In Wine Types and Styles

The recent cold weather in large parts of our country (South Africa) made me remember a tasting I had with a winemaker. As far was icewine was concerned, he got the concept of minimum and maximum temperatures all mixed up and insisted that he harvested his frozen grapes at a minimum temperature of -7˚C. After realising that his mind was frozen from all the alcohol he had consumed during our tasting, I accepted the futility of trying to explain to him that he was actually referring to the maximum temperature requirement.

It is believed that frozen grapes were already harvested in the Roman times. Other reports indicate icewine production in Germany as far back as 1794. Another documented case stated that German vintners anticipated a very harsh fall in 1829. Grapes were left hanging on the vines for later use as animal feed. After discovery that these grapes yielded very sweet must, icewine was born!
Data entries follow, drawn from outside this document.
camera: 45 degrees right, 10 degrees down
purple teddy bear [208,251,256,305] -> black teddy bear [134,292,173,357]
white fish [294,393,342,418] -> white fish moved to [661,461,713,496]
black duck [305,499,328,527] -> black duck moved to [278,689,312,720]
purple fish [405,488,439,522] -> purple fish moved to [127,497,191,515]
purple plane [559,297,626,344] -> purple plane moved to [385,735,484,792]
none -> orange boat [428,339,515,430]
Austria, Canada and certain states in the USA also produce icewine, with China, USA, South Korea, Hong Kong and Singapore being the top markets for icewine.

In Canada, all icewine must have at least a part of it made from grapes that have been frozen naturally on the vine and then pressed whilst still frozen and without any intervention (no artificial freezing allowed after harvesting). Several challenges daunt the winemaker here. The grapes must survive animal, insect and bird activity, whilst combating mould and raisining. Only healthy, frozen grapes are thus harvested, which considerably limits the amount of grapes that can be processed. The cost of icewine it thus high, which is illustrated in an extreme case by Canadian producer, Royal DeMaria. Five cases of Chardonnay icewine was released in 2006, with a price tag of C$ 30,000 per half bottle!
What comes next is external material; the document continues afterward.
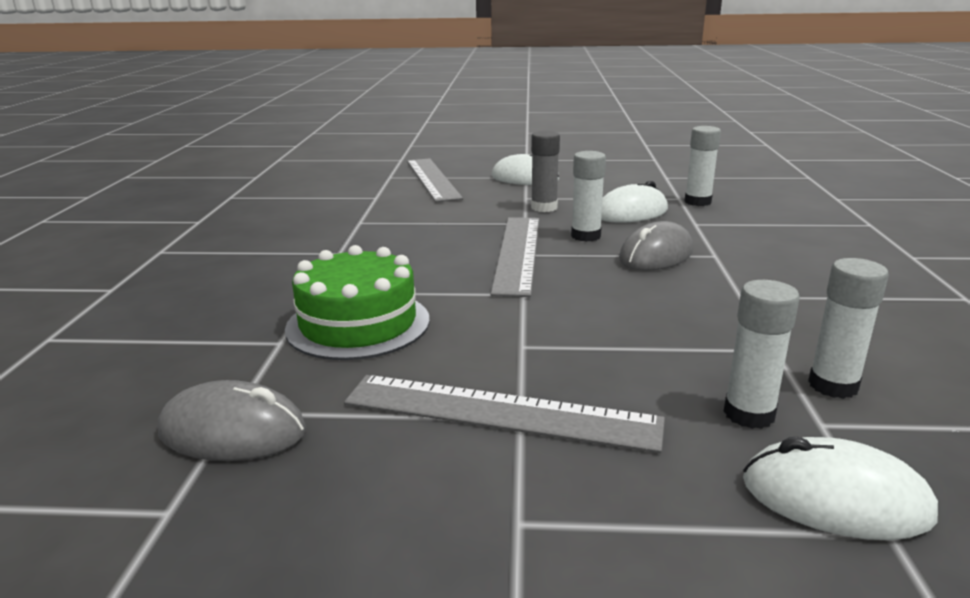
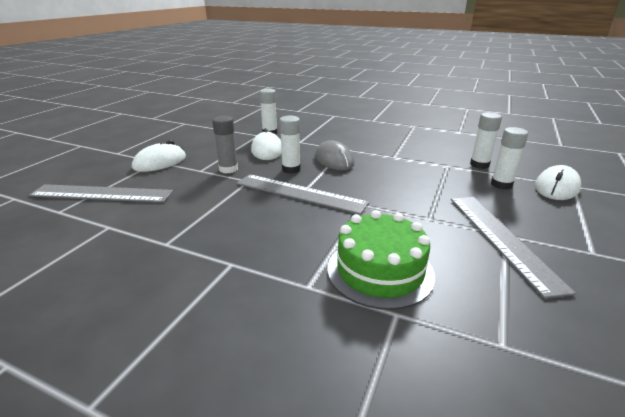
camera: 70 degrees left, 5 degrees up
grey mouse [158,380,306,461] -> none
grey ruler [344,375,665,453] -> grey ruler turned 45 degrees counterclockwise [451,197,576,299]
On the technical side (my favourite side), I’ve just read a very interesting article about yeast adaptation concerning Riesling icewine juice fermentation. Juice with concentrations of up to 46 degrees Brix were fermented. This is quite challenging for many yeasts and it should come as no surprise that juice concentrations higher than 42 degrees Brix would not be able to be fermented to 10% v/v ethanol. Also, acetic acid produced as a function of sugar consumed was positively correlated to the glycerol produced. Glycerol and acetic acid are well-known markers for yeast stress, where acetic acid can represent up to 20% of wine TA (in icewine). Those of you familiar with icewine will know what I’m talking about when I say that it has a ‘slight’ bite to it…

A new threat to the chilly tradition that is icewine making is however gaining ground. Charles-Henri de Coussergues, Quebec icewine maker, says: “The danger now is that other wine regions start using the name ‘icewine’ for a product made the artificial way.” He is of course referring to a technique called ‘cryoextraction’. In essence,  grapes are artificially frozen (-7˚C or lower) and the rest of the process is similar to traditional icewine making. The benefits here are larger production at less cost and better control over grape quality. Also, one doesn’t have to wait around for winter to do its work. But then the old-schoolers insist that traditional icewine just tastes better and more complex, possibly because of the extended hang time under harsh conditions.

The frosty debate between the ‘naturals’ and the ‘cryo-extractors’ continues. What do you think? Is there room for both these schools of thought in the already crowded wine market?

Bernard Mocke is a technical consultant for Oenobrands.